Minnesota Power officials say the plant, which would be the utility’s first natural gas facility, is needed to help balance out the variability of renewable technologies like wind and solar.

It “will play an important role in providing energy reliability when the sun isn’t shining and the wind isn’t blowing," the utility’s Jennifer Peterson told protesters at the rally earlier this month.

Minnesota Power is the state’s second largest utility. Its service territory includes huge electricity consumers like iron ore mines and paper mills across northeast Minnesota. It’s undergone a massive shift in how it produces electricity over the past 15 years.

In 2005, the utility generated 95 percent of its electricity from coal. By 2021, that's expected to drop to 50 percent. The utility has shuttered several small, aging coal plants, and replaced them with wind, solar and hydropower.

The utility plans to continue that transition towards carbon-free fuel sources. But Julie Pierce, vice president of Strategy and Planning for Minnesota Power, said natural gas is a key part of that overall transformation.

"We need to be realistic about how when you add renewables with wind and solar and other technologies, that you need something there to provide power 24 by 7," she said.

Environmental groups fighting the natural gas plant agree that Minnesota Power has made significant progress in moving away from coal and towards wind and solar. But the science on climate pollution, they say, is not very forgiving.

"We have a budget of a certain amount of climate pollution that we can emit before we start hitting climate change impacts that will be very costly to deal with, and will potentially upend a great deal of our economic system," said Kevin Lee, climate and energy program director for the Minnesota Center for Environmental Advocacy.

Lee said natural gas may have been a bridge to a cleaner future a decade ago, but now Minnesota can’t reach its climate change goals by building additional fossil fuel generating plants that could emit carbon for decades to come.

Toward a carbon-free future

Several states and utilities around the country are pledging to produce 100 percent carbon-free electricity within the next 25 to 30 years.
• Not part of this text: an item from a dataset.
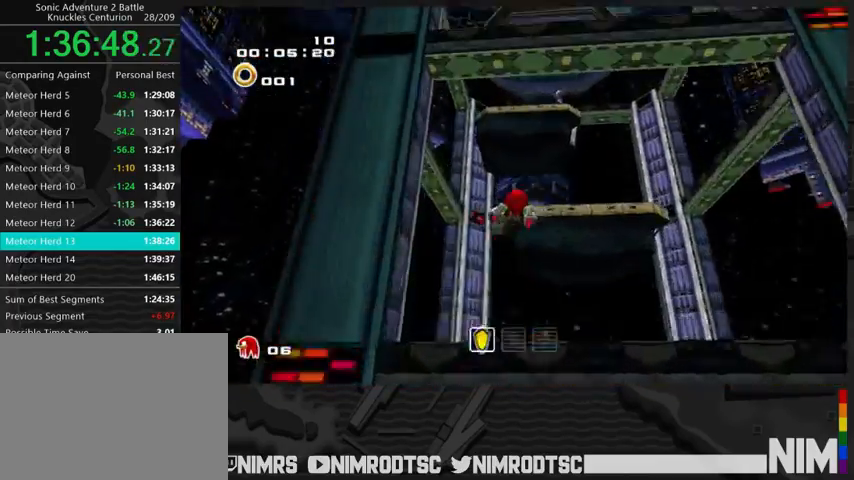
{"buttons": [], "left_stick": "up-right", "right_stick": "center", "events": []}
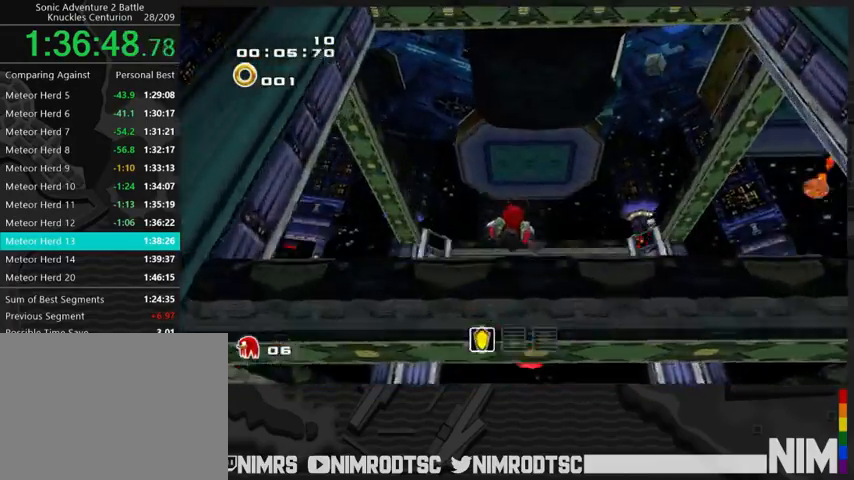
{"buttons": [], "left_stick": "center", "right_stick": "center", "events": [[33, "left_stick", "up"], [233, "right_stick", "right"], [333, "right_stick", "center"], [433, "left_stick", "center"]]}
Xcel Energy, Minnesota’s largest utility, has announced plans to hit that target by 2050.

While that transition is speeding up, "we also know that we're not ready to have a 100 percent renewable grid. Just scaling it up is going to take time,” explained Rice University’s Dan Cohan.
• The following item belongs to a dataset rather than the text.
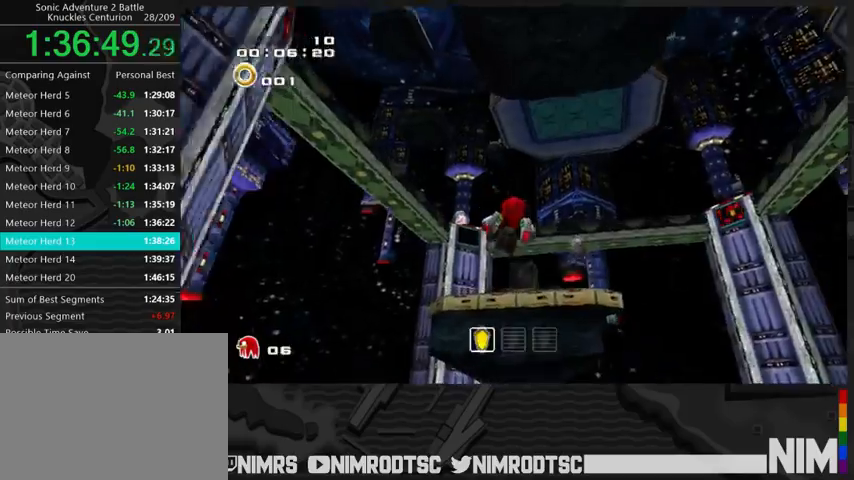
{"buttons": [], "left_stick": "up", "right_stick": "center", "events": [[333, "left_stick", "up"]]}
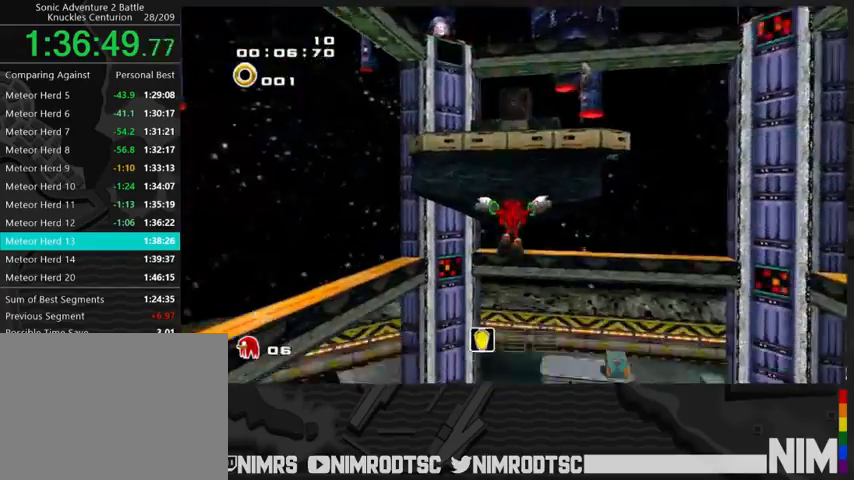
{"buttons": [], "left_stick": "up", "right_stick": "center", "events": []}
“So you have a lot of utilities all over the country facing this dilemma about exactly how much should natural gas be part of the mix, and how do we make sure that it's a bridge to a cleaner future, rather than a roadblock that crowds out wind and solar?"

Cohan said in some parts of the country natural gas will be needed to balance out more intermittent, renewable sources of energy. But he said in other places, that can be done using emerging battery technologies, a mix of renewable sources from different locations, and by utilizing existing coal or natural gas plants, rather than by building new ones.

Carbon-capture technology may also play an important role. Minnesota Power officials say the Nemadji Trail plant would be flexible, and could be easily converted to use emerging technologies like renewable natural gas or hydrogen should they become commercially viable.

Decisions on power plants are being made amid a broader debate on limiting carbon emissions. Several states, including California, are aiming for net zero emissions by 2045. Minnesota Governor Tim Walz has proposed producing 100 percent carbon-free electricity by 2050.

"I think the risk to Minnesota ratepayers is that they're being asked to pay for half of the cost of a plant without really knowing how viable it's going to be to operate this 20 years from now," said Cohan.

Minnesota regulators narrowly approved the project last year, but several Minnesota environmental groups have challenged that decision. The Minnesota Court of Appeals will issue a ruling on that challenge by early next year.

If the plant survives those legal challenges, and wins approval from Wisconsin regulators, Minnesota Power is hoping to begin construction by early 2021, and begin operating the plant in 2025.